Cómo apropiarse de un sintagma es uno de los problemas que debe resolver una práctica política. Cómo heredar una lucha pero no sus errores, su fuerza pero no sus mártires, líderes, héroes, documentales, emblemas enterrados en cementerio europeo. Cómo convertirla en faro pero no en amo. Cómo decirla sin convertirla en jerga, ni en loas, ni en balada. (Morris arriesga: zumbarla, el zumbido le gana al espectáculo, a la jerga y a la tos liberal. Quizás, de allí, la paleta sonora metálica que elige: chapas de silos, alambrados que vibran en el aire, hierro de vías abandonadas, sintetizadores viejos, radios fuera de dial). Cómo contarla sin que sea un cuento “melancoliquísimo alrededor de la niñez o la familia” sino la presencia de “bidones, boletas, formularios, capuchones de biromes, hilo plástico”. Qué cuento cuentan esos objetos.
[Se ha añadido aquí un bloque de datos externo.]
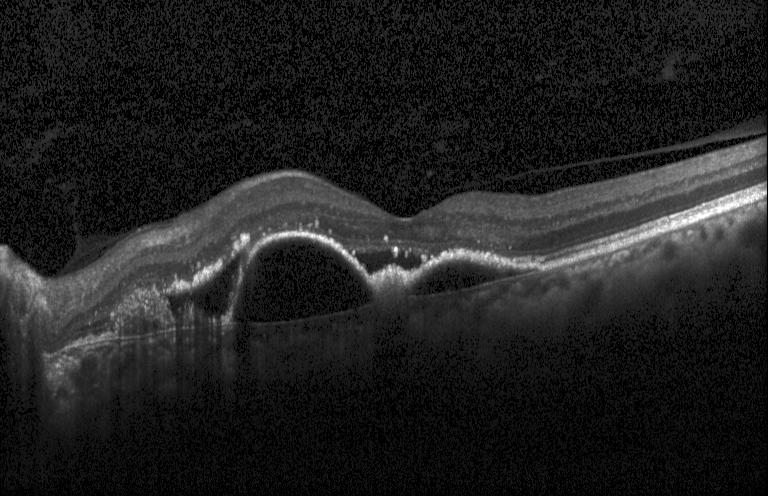

Diagnosis: CNV.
Cómo ese hilo es parte de una política. De una política que ya no escribe de modo clandestino y elegante, en tinta limón, sino que se expone sobre cualquier superficie que, cubierta de polvo, le sirva de papel, titilando en la opacidad como un pedido urgente. Cuál es el sueño que venía a proponernos, cuál sería si fuese, cuál es siendo siempre propuesta, invitación, no proposición. Creo que Morris ensaya algo de esto. Ensayar sueños, por su doble separación con la realidad, da una vuelta en el aire y cae con los pies en la tierra. La nube de polvo que se levanta es como el llamado de un número desconocido resuena amplio (“aquí no hay estrechez”) en la escena final del libro y nadie atiende. Un zumbido, una voz, un nombre, un llamado, una combinación aún no hecha en una lengua, ese sintagma, presente pero mudo, todavía, disponible.

 

Así como es evidente que, al contrario de lo que afirma la prédica neoliberal, no hay managment individual de la existencia sino procesos sociales que profundizan la desigualdad o apuntan a generar igualdad, la autoría tampoco es la gestión individual de la escritura sino hacer cortes y saltos, dobleces y arrugas, en un lenguaje que, como un virus, vincula a los cuerpos con una fuerza y una evidencia tan irrefutable como invisible –se sustrae a la visión–, pues su órgano no es el ojo sino la boca: allí, estamos expuestos a eso que sale cuando hablamos: palabras, saliva. Leer, de algún modo, es exponernos a nuevas combinaciones de los elementos que forman un código (la lengua), un código alterado que puede inocular en la sintaxis de nuestros pensamientos y generar un cortocircuito cuyo chispazo ilumine de una manera particular el presente. Violeta Kesselman no escribe en la luz sino en la oscuridad que queda después del destello de la descarga eléctrica. “La noche desinforma” y es desde ahí que el cuerpo, con sueño, traza otras organizaciones.